We were recently contacted by Buster’s owners to celebrate his amazing recovery one year down the road from removing a large and aggressive kidney tumour, read his story here.
Buster was referred to the Langford Vets Small Animal Referral Hospital at 7 years of age for investigation of inappetence and weight loss. He was evaluated by our medicine team and found to be underweight, with a firm grapefruit-sized lump palpable in his abdomen and an ulcer (damage) on the surface of his right eye.
Blood and urine tests were performed to evaluate for signs of inflammation, kidney damage or other possible causes of his inappetence and weight loss, prior to an anaesthetic for a CT scan, to further evaluate the lump that had been palpated in his abdomen.

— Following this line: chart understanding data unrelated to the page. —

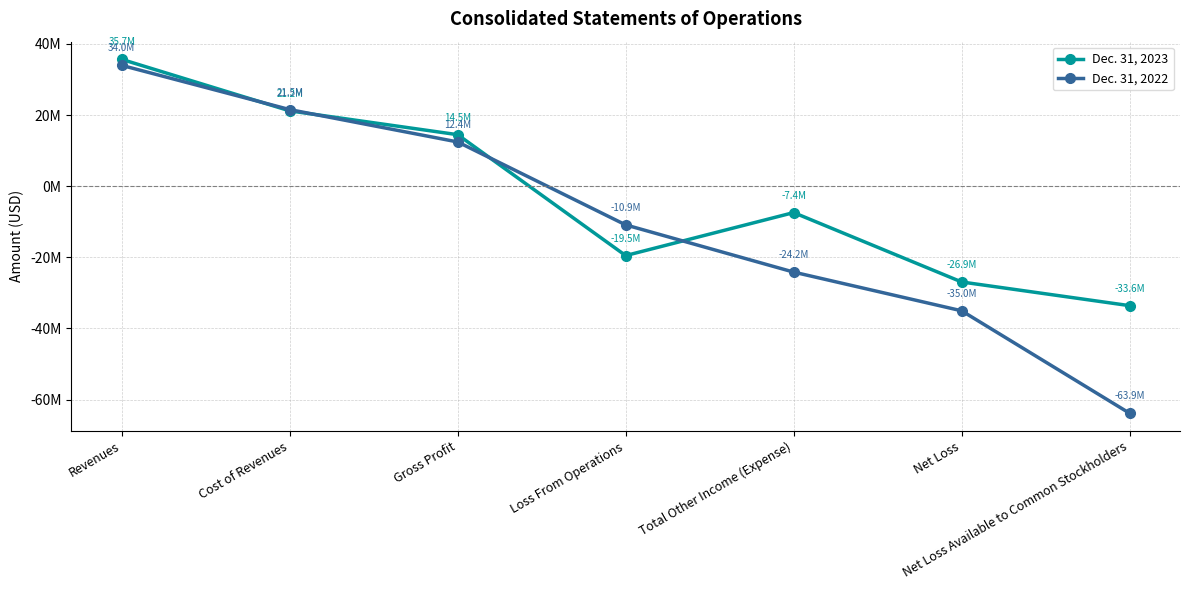

Reading right to left, transcribe all the data shown in this chart.

Dec. 31, 2023: -33597142	-26935990	-7421228	-19514762	14483403	21184579	35667982
Dec. 31, 2022: -63859328	-35043290	-24160368	-10882921	12440853	21537572	33978425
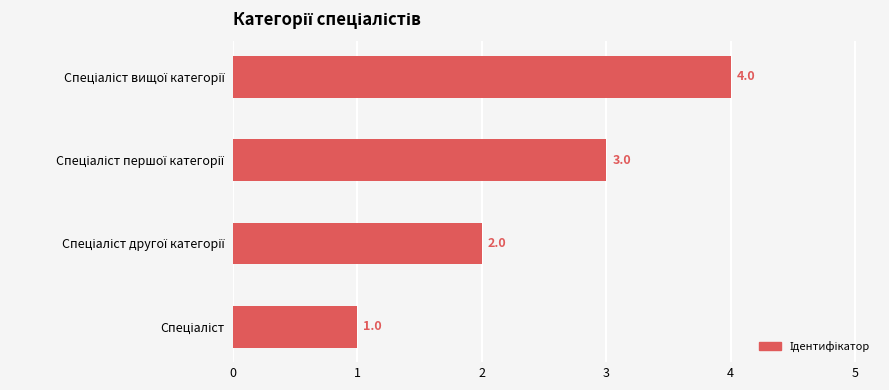

Does the chart contain stacked bars?

No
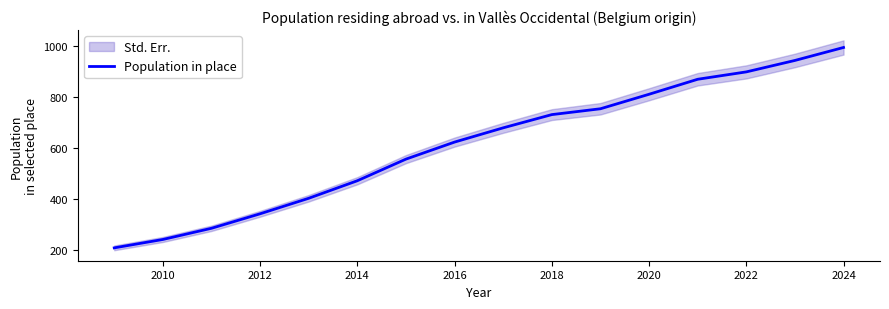

At which label does Population in place reach its peak?

2024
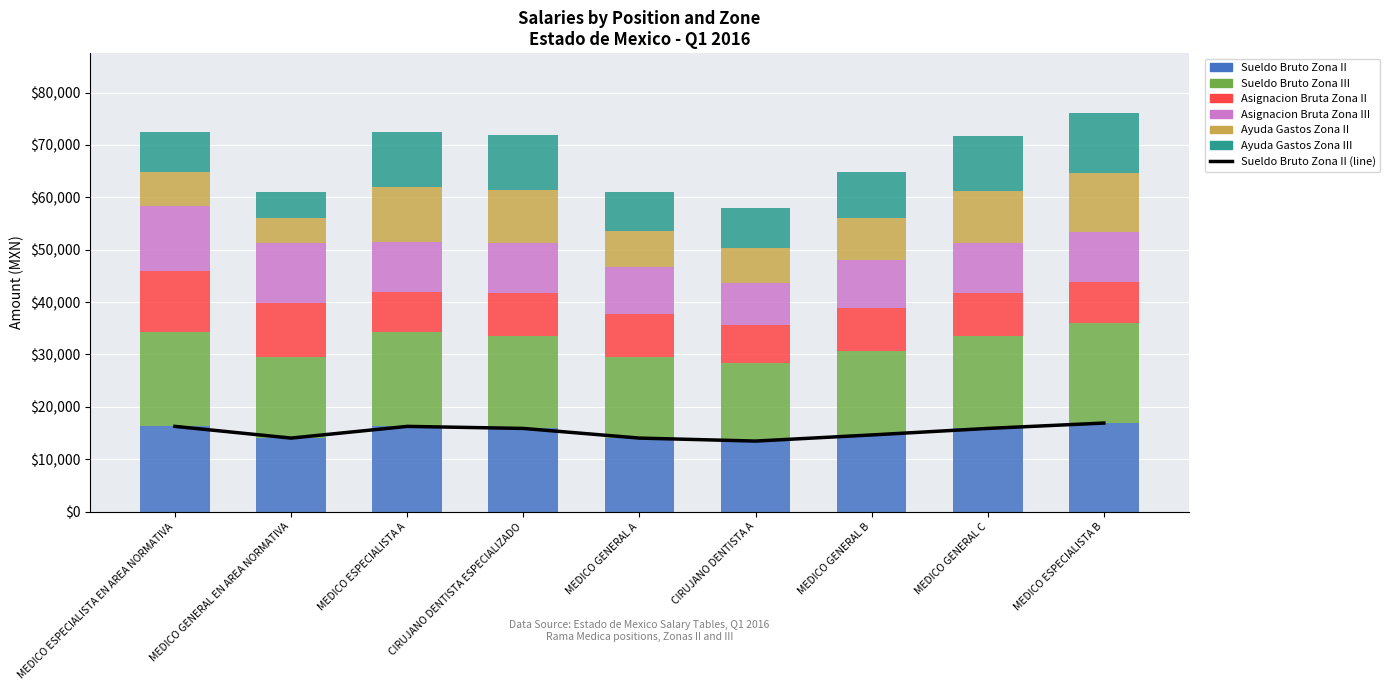

Which series has the largest total across all categories?

Sueldo Bruto Zona III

The CT scan showed a large tumour in the location of the left kidney, with no normal kidney tissue remaining, and evidence that the tumour had spread into the large blood vessels near the kidney and was extending towards the heart. Despite the local aggressive spread of the tumour, there was no evidence of metastasis (distant tumour spread) on further detailed scans. After reviewing the scans, our specialist radiology department used an ultrasound scanner to guide a needle into the tumour, collecting a sample of cells; these were evaluated on-site, by our dedicated clinical pathology team and raised concerns that this was a renal carcinoma (an aggressive kidney cancer).
(Left: Transverse CT slice showing the abnormal, cancerous kidney) (Right: Transverse CT slice showing the normal kidney)
The optimal treatment option for a renal carcinoma is surgery to remove the tumour, although finding the spread of cancer into the local blood vessels is very concerning, as this makes surgery a lot more complicated. However, Buster’s owners were keen to give him every chance of a good outcome and elected to proceed with surgery. Our Soft Tissue Surgery Team were able to successfully remove the tumour, Buster made a speedy recovery and was able to go home 4 days later.
Boxers are prone to eye ulcers and having noted Buster’s eye ulcer on arrival, during his time with us, he also benefited from diamond burr debridement of his ulcer to enable this to heal.
It is cases like these, where patients are able to benefit from our truly multidisciplinary approach, that enable us to provide the highest level of care and range of treatment options. Buster’s case had input from all of the following on-site specialist services, during his time with us: Internal Medicine, Ophthalmology, Anaesthesia, Diagnostic Imaging, Clinical Pathology, Soft Tissue Surgery and Emergency and Critical Care.